__Page text__
Segment Open

A Survey on Self-supervised Visual Representation Learning with Vision Transformer

PhD Qualifying Examination


Title: "A Survey on Self-supervised Visual Representation Learning with 
Vision Transformer"

by

Mr. Kai CHEN


Abstract:

Self-supervised visual representation learning aims at pre-training a 
representation backbone network from pseudo labels automatically generated 
from unlabeled images, without dependence on human annotations such as 
semantic class labels and image captioning. Previous methods in the CNN 
era have been dominated by instance discrimination, while with the 
development of Vision Transformer, novel pretext tasks represented by 
masked image modeling have demonstrated potential for more superior 
transfer performance. In this survey, we provide a comprehensive review of 
the self-supervised visual representation learning methods with Vision 
Transformer. Specifically, we first formulate self-supervised learning 
with a unified objective for both instance discrimination and masked image 
modeling and provide a brief introduction to Vision Transformer. After 
that, we conduct a throughout review of the two mainstream self-supervised 
pretext tasks with an in-depth analysis of the challenges and differences. 
Finally, we conclude by discussing several potential research directions.


Date:  			Tuesday, 9 August 2022

Time:                  	2:00pm - 4:00pm

Zoom Meeting: 
https://hkust.zoom.us/j/93921451190?pwd=SW1zYWlseFBXWW5VRHBqbGFFRHJmdz09

Committee Members:	Prof. Dit-Yan Yeung (Supervisor)
 			Prof. Raymond Wong (Chairperson)
 			Dr. Dan Xu
 			Dr. Zhiqiang Shen


**** ALL are Welcome ****

Segment Closed

Source data
Segment Open

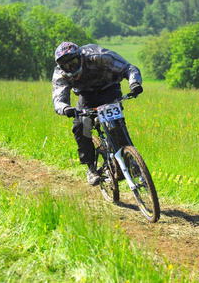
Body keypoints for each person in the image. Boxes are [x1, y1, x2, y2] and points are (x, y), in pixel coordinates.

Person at [52, 42, 143, 186]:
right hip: (86, 95)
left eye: (73, 62)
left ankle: (131, 161)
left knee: (116, 123)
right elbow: (58, 97)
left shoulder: (99, 57)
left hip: (109, 88)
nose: (71, 67)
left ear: (80, 56)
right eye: (66, 66)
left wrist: (134, 84)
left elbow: (128, 68)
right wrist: (65, 108)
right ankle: (91, 168)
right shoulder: (60, 74)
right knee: (80, 125)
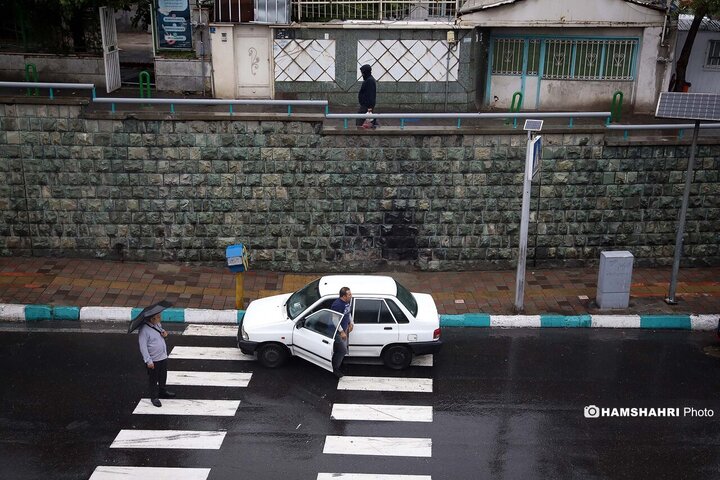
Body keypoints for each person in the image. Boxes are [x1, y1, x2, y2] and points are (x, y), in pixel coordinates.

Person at [138, 313, 176, 407]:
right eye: (158, 317)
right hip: (153, 360)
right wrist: (148, 360)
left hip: (163, 356)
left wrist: (165, 335)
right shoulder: (144, 331)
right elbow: (143, 347)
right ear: (152, 319)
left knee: (163, 376)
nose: (160, 318)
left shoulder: (158, 325)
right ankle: (154, 397)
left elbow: (161, 335)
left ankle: (162, 391)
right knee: (153, 379)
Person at [330, 287, 354, 378]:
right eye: (349, 294)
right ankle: (335, 368)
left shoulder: (346, 302)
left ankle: (339, 362)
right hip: (337, 332)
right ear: (344, 296)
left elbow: (348, 313)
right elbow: (334, 320)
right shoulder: (337, 305)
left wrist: (351, 323)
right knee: (342, 350)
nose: (351, 296)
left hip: (344, 329)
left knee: (341, 350)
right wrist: (341, 331)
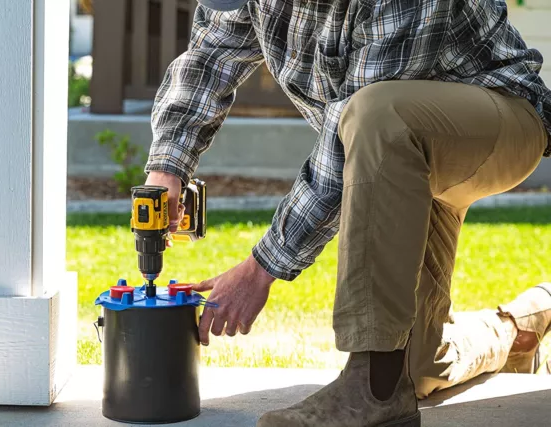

Segment Closed

__Tasks__
1 – Print the part of the exam announcement that opens with the words containing "Finally, we conclude" and closes with "Dit-Yan Yeung (Supervisor)".
2 – In the exam announcement, which committee member is named as Chairperson?
The rows are separate from the exam announcement.

__Answers to each task__
1 –
Finally, we conclude by discussing several potential research directions.


Date:  			Tuesday, 9 August 2022

Time:                  	2:00pm - 4:00pm

Zoom Meeting: 
https://hkust.zoom.us/j/93921451190?pwd=SW1zYWlseFBXWW5VRHBqbGFFRHJmdz09

Committee Members:	Prof. Dit-Yan Yeung (Supervisor)

2 – Prof. Raymond Wong